Amazon’da daha üst düzey markaların satış yapmasının bir başka nedeni de, ‘Premium Güzellik’ ve ‘Bağımsız Güzellik Mağazası’ kategorilerinin, dahil olanlara otomatik olarak marka geçişi sunmasıdır. Forbes için Kiri Masters’ın açıkladığı gibi, marka geçişi üçüncü taraf satıcıların bu markaları satmasını kısıtlayarak sahtecilik ve kötü müşteri deneyimi sorununu önlüyor. Ayrıca, sitenin canlı akışlı alışveriş işlevi olan Amazon Live, artık markalara Amazon müşterileriyle daha önce yapamadıkları bir şekilde doğrudan bağlantı kurma fırsatı veriyor. Pandemi sırasında daha fazla insanın sanal marka etkinliklerine yönelmesiyle, güzellik markaları için başarılı bir strateji olduğunu kanıtlıyor.

Sanal ‘deneme’ araçları yükselebilir

L’Oreal, kullanıcıların makyajı sanal olarak test etmelerini sağlayan ilk dijital ‘deneme’ aracına öncülük ederek 2018 yılında AR teknoloji şirketi Modiface’i satın aldı. O zamandan beri, güzellik markaları ve teknoloji platformları, pandemi sırasında tüketici talebindeki artışa bağlı olarak güzellik için AR’yi benimsedi.

Son zamanlarda Pinterest, AR özelliğini ‘Deneyin’, göz farı ve ruju da içerecek şekilde genişletti. Araç, Urban Decay, YSL ve NYX Cosmetics dahil olmak üzere markaların 4.000’den fazla ürünü ile birlikte mevcut. Google ayrıca, Google uygulamasının kullanıcılarının sanal olarak makyaj yapmayı denemesini sağlamak için Modiface ve PerfectCorp ile ortaklık kurarak güzellik için AR teknolojisine yatırım yaptı.

Bu örneklerin her ikisi de elbette alışverişe açık ve tüketicileri internette gezinirken güzellik ürünleri satın almaya teşvik etmek için tasarlandı. Ancak bazı artırılmış gerçeklik araçları satın alma yolunu doğrudan etkilemek için tasarlanırken, L’Oreal’ın ‘İmza Yüzleri’ gibi diğerleri daha çok bir pazarlama aracı olarak hareket ediyor.
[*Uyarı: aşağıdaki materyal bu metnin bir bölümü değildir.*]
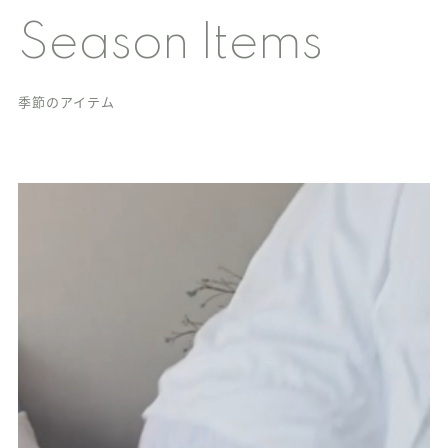
Season Items
季節のアイテム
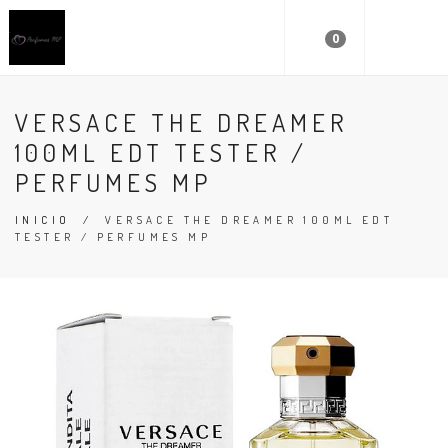
0
VERSACE THE DREAMER
100ML EDT TESTER /
PERFUMES MP
INICIO
/
VERSACE THE DREAMER 100ML EDT
TESTER / PERFUMES MP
‘Signature Faces’, kullanıcıların Zoom, Google Duo, Snapchat ve Instagram gibi canlı video platformlarında 10 farklı AR filtresi arasından seçim yapmasını sağlayan sanal bir makyaj hattı. Araç, satın alma kararına yardımcı olmak için sadece makyajı ‘denemek’ yerine, esasen fiziksel ürünlere olan ihtiyacın yerini alıyor ve kullanıcıların çevrimiçi platformları kullanırken, gerçek hayatta giymeden makyaj yapmalarına izin veriyor. Bu ilginç bir kavram, ama sadece bir hile mi yoksa sanal makyajın gelecekte alışverişe açık hale geldiğini görebilir miyiz?

Şu an için biraz eğlenceden fazlası olmayabilir ve tüketicinin kullanımına sunulan ücretsiz filtrelerin miktarı göz önüne alındığında para kazanma gerçekçi görünmüyor.
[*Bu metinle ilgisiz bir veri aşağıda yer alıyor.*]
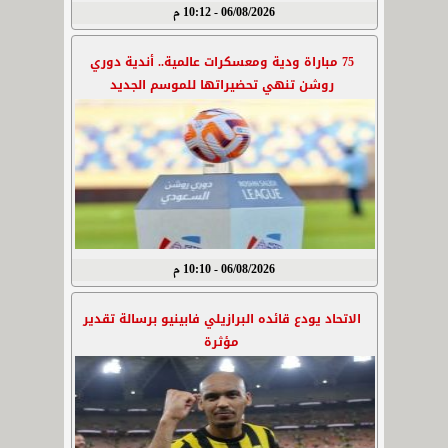
06/08/2026 - 10:12 م
75 مباراة ودية ومعسكرات عالمية.. أندية دوري
روشن تنهي تحضيراتها للموسم الجديد
06/08/2026 - 10:10 م
الاتحاد يودع قائده البرازيلي فابينيو برسالة تقدير
مؤثرة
Bununla birlikte, L’Oreal’ın yatırımı kesinlikle pandemiden ortaya çıkan iki spesifik eğilimi vurguluyor: dijital iletişimdeki artış ve sanal güzelliği denemeye yönelik yeni bir isteklilik. Peki, sonuç olarak tüketici davranışının nasıl gelişebileceğini kim söyleyebilir? Tüketiciler, salgının en iyi kısmı için mağazadaki ürünleri keşfedemedikleri için deneme araçlarının perakende mağazaları yeniden açıldıktan sonra bile kullanımda bir artış görmeye devam edebileceği görülüyor.